Philosophy is a way of thinking about the world. His statement is not about philosophy; it is a statement about beliefs, a certain kind of beliefs. One can and should certainly disagree with others with different world views, but with a kind of disagreement that allows for both to coexist. Paul Ryan is a Catholic and should appreciate the notion of love so central to his religion. Jesus preached a Gospel of love, which at its core is the (unconditional) acceptance of everyone.

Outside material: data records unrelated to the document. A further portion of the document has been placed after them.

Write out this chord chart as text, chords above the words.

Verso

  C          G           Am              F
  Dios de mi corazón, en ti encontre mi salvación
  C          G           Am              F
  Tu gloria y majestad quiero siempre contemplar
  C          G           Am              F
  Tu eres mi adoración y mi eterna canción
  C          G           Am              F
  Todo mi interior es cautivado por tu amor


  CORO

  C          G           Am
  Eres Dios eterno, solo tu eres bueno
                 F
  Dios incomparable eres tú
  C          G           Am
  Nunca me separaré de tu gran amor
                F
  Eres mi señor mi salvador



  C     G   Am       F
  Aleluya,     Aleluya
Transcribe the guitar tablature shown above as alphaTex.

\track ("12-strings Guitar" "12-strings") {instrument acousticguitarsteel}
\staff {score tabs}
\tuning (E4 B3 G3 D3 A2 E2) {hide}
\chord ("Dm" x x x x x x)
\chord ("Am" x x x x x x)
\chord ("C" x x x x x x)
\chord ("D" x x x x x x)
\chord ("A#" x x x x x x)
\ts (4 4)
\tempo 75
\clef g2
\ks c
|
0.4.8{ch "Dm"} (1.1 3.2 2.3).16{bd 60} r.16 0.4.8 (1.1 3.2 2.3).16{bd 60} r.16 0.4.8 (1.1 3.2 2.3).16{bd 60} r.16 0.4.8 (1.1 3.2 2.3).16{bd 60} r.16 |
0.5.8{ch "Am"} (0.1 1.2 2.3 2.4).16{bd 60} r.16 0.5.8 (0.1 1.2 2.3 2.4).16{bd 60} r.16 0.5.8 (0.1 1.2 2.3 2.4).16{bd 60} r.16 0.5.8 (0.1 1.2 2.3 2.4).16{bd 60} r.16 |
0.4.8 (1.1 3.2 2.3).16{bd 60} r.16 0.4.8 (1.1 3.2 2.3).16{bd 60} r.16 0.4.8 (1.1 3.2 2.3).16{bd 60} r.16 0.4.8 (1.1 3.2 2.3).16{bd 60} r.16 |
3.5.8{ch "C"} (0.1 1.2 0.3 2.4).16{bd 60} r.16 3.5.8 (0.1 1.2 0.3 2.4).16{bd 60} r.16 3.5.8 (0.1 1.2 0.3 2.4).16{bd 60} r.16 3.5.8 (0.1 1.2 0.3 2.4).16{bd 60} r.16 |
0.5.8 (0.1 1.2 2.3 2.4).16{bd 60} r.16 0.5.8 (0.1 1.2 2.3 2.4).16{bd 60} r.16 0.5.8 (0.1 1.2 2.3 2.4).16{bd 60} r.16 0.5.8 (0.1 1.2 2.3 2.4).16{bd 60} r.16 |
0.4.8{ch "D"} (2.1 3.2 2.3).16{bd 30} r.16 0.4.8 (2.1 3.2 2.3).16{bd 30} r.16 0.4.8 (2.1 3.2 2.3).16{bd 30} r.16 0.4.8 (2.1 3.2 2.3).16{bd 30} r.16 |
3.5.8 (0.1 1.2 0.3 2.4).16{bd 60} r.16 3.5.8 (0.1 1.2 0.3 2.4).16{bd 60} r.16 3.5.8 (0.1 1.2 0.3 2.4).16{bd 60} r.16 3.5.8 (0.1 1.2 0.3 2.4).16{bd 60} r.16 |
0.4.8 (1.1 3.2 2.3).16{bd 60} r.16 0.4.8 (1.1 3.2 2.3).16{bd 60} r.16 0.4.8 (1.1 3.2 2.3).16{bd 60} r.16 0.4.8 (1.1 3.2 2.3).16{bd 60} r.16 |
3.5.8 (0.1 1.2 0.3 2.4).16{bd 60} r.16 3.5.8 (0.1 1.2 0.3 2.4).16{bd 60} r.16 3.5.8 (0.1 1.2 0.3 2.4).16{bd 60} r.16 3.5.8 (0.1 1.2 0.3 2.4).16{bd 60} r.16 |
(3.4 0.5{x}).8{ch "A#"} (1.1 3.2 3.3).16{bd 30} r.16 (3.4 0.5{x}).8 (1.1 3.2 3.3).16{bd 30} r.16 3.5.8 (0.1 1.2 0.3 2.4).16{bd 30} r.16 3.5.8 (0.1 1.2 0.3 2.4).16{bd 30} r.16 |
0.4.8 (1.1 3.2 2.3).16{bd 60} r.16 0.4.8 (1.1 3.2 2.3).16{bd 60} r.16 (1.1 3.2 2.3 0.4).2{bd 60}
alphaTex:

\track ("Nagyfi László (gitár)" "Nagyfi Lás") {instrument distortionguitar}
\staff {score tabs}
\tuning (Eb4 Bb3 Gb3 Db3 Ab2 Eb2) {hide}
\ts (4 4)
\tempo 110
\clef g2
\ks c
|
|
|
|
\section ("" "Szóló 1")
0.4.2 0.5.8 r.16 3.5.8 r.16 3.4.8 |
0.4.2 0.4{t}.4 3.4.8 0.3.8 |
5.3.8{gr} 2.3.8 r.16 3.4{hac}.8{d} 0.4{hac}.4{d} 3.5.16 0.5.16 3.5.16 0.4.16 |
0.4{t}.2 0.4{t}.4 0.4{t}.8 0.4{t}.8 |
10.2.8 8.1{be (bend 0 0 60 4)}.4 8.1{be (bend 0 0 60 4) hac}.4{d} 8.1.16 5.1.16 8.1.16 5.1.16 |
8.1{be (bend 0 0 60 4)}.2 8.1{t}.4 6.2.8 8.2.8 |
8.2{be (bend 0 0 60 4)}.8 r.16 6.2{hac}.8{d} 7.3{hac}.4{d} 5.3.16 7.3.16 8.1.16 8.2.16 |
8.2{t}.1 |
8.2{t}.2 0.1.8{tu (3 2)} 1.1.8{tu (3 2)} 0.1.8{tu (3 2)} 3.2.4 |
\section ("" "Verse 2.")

The Founding Fathers may have believed that our rights are inalienable, but they also believed that acts of government were essential to protect them. The Framers were strongly influenced by the thinkers of the Enlightenment. Ryan and others with such absolutist views of government would do well to re-read those from whose views the Declaration of Independence, alluded to in his remarks, especially Hobbes and his need for government to rescue mankind from a “state of nature,” where life is famously, “solitary, poor, nasty, brutish, and short.” Wikipedia has a terse [discussion](http://en.wikipedia.org/wiki/State_of_nature) of this:
> Within the state of nature there is no injustice, since there is no law, excepting certain natural precepts, the first of which is “that every man ought to endeavour peace, as far as he has hope of obtaining it” (Leviathan, ch. XIV); and the second is “that a man be willing, when others are so too, as far forth as for peace and defence of himself he shall think it necessary, to lay down this right to all things; and be contented with so much liberty against other men as he would allow other men against himself” (loc. cit.). From this, Hobbes develops the way out of the state of nature into civil government by mutual contracts.
Ryan might say he is abiding by the both/and principle: “What I say is right **and** what you believe is wrong, I hold **both** of these to be true. Not quite yin and yang or both/and as a way of living together in love.